Transcribe the text of the listing below, starting at the line that contains "Technologies" and ending at the last line of the listing. Leave the pictures out of your answer.
_ _ _
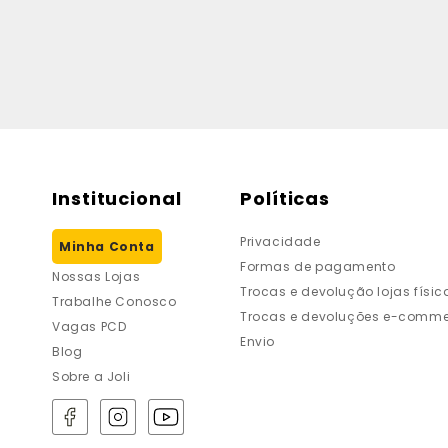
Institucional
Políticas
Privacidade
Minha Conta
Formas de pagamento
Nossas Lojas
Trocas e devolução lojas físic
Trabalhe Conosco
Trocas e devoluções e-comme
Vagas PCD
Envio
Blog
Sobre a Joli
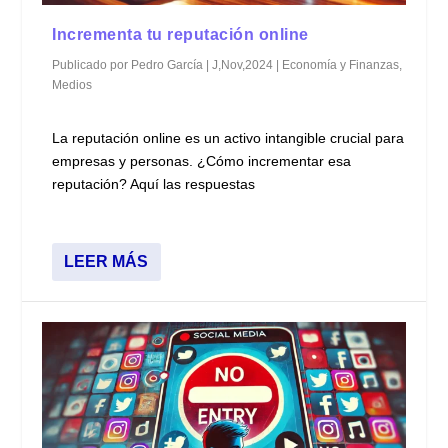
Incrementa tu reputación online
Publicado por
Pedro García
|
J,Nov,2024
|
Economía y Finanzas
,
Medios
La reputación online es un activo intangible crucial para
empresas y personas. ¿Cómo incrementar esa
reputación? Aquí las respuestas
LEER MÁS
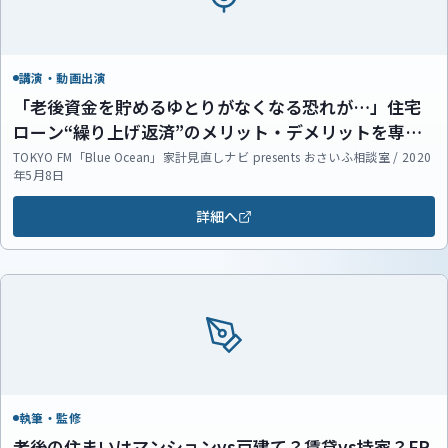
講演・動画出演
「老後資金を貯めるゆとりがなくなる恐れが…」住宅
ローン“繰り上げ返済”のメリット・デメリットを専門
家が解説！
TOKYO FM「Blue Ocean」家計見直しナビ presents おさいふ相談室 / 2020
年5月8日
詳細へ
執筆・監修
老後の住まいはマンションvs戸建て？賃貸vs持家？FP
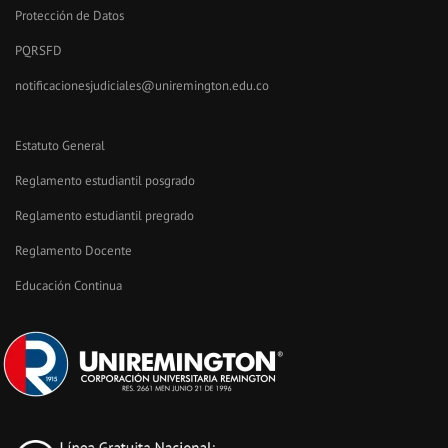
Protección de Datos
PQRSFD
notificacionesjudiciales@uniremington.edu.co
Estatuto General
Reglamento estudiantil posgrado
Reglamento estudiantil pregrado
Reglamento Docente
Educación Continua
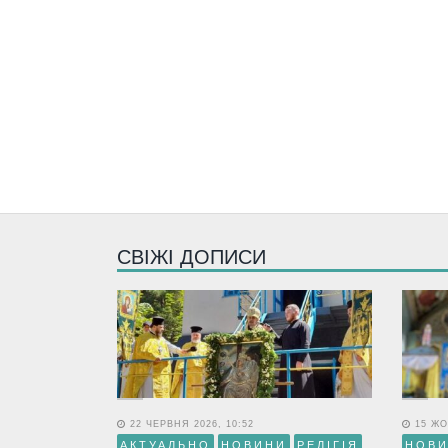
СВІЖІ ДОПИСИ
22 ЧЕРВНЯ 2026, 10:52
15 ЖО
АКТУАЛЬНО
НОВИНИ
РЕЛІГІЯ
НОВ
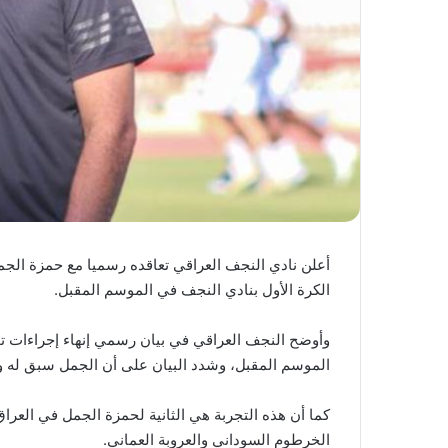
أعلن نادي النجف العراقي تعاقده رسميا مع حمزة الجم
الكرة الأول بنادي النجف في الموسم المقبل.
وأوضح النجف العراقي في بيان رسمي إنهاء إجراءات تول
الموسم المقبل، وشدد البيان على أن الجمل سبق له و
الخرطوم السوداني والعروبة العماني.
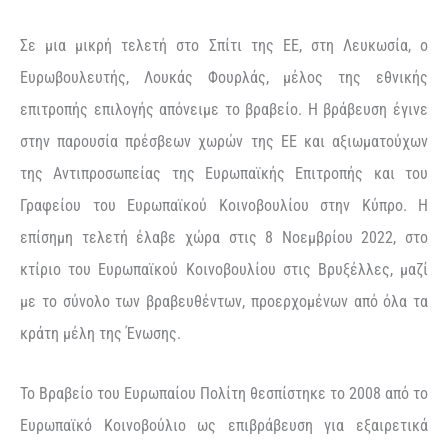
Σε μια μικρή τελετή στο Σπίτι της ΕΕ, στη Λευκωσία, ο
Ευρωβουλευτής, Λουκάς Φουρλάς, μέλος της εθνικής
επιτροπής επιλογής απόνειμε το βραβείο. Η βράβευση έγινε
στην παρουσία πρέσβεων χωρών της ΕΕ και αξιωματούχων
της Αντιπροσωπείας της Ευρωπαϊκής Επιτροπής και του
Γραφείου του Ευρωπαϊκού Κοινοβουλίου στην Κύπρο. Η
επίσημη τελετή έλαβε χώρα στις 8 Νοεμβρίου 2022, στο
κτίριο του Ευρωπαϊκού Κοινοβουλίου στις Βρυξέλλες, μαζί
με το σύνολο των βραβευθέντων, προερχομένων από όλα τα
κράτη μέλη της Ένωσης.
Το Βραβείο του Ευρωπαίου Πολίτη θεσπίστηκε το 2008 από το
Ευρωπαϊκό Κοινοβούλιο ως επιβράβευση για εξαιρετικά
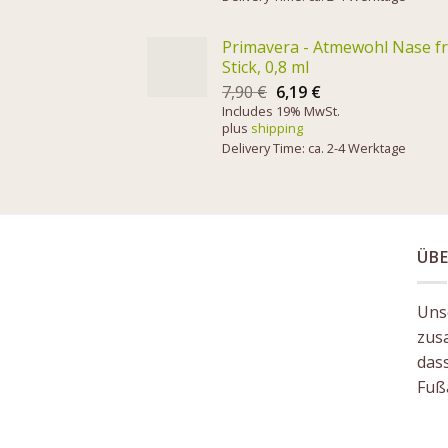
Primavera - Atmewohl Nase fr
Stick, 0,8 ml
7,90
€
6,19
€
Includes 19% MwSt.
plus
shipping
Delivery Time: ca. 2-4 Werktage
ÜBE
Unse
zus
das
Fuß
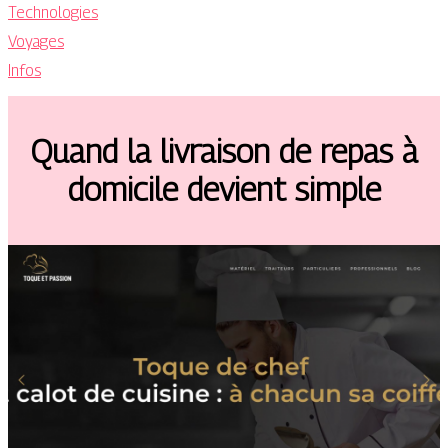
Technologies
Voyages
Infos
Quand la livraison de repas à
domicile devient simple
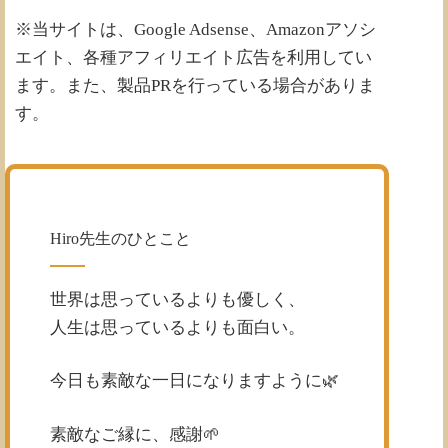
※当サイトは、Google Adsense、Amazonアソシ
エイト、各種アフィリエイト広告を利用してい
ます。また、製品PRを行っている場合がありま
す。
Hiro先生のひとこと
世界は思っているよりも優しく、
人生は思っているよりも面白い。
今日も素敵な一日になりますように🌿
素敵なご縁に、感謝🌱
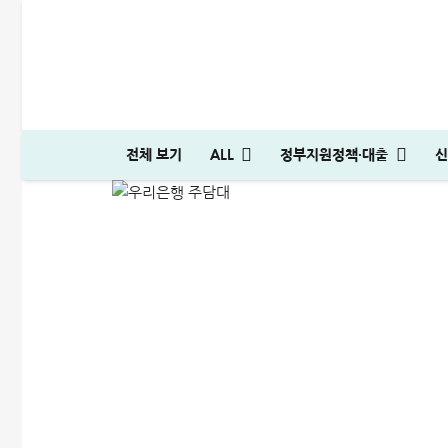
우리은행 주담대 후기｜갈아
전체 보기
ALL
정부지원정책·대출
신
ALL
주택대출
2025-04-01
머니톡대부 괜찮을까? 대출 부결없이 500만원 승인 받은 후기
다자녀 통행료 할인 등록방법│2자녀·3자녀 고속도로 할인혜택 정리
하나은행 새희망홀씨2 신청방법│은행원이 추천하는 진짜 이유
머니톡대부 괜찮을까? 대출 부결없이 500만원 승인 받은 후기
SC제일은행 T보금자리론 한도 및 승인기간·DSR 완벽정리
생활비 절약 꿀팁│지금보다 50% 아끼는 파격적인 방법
_ _ _
Answer box —
Technologies
Voyages
Infos
Quand la livraison de repas à
domicile devient simple
※当サイトは、Google Adsense、Amazonアソシ
エイト、各種アフィリエイト広告を利用してい
ます。また、製品PRを行っている場合がありま
す。
Hiro先生のひとこと
世界は思っているよりも優しく、
人生は思っているよりも面白い。
今日も素敵な一日になりますように🌿
素敵なご縁に、感謝🌱
우리은행 주담대 후기｜갈아
전체 보기
ALL
정부지원정책·대출
신
ALL
주택대출
2025-04-01
머니톡대부 괜찮을까? 대출 부결없이 500만원 승인 받은 후기
다자녀 통행료 할인 등록방법│2자녀·3자녀 고속도로 할인혜택 정리
하나은행 새희망홀씨2 신청방법│은행원이 추천하는 진짜 이유
머니톡대부 괜찮을까? 대출 부결없이 500만원 승인 받은 후기
SC제일은행 T보금자리론 한도 및 승인기간·DSR 완벽정리
생활비 절약 꿀팁│지금보다 50% 아끼는 파격적인 방법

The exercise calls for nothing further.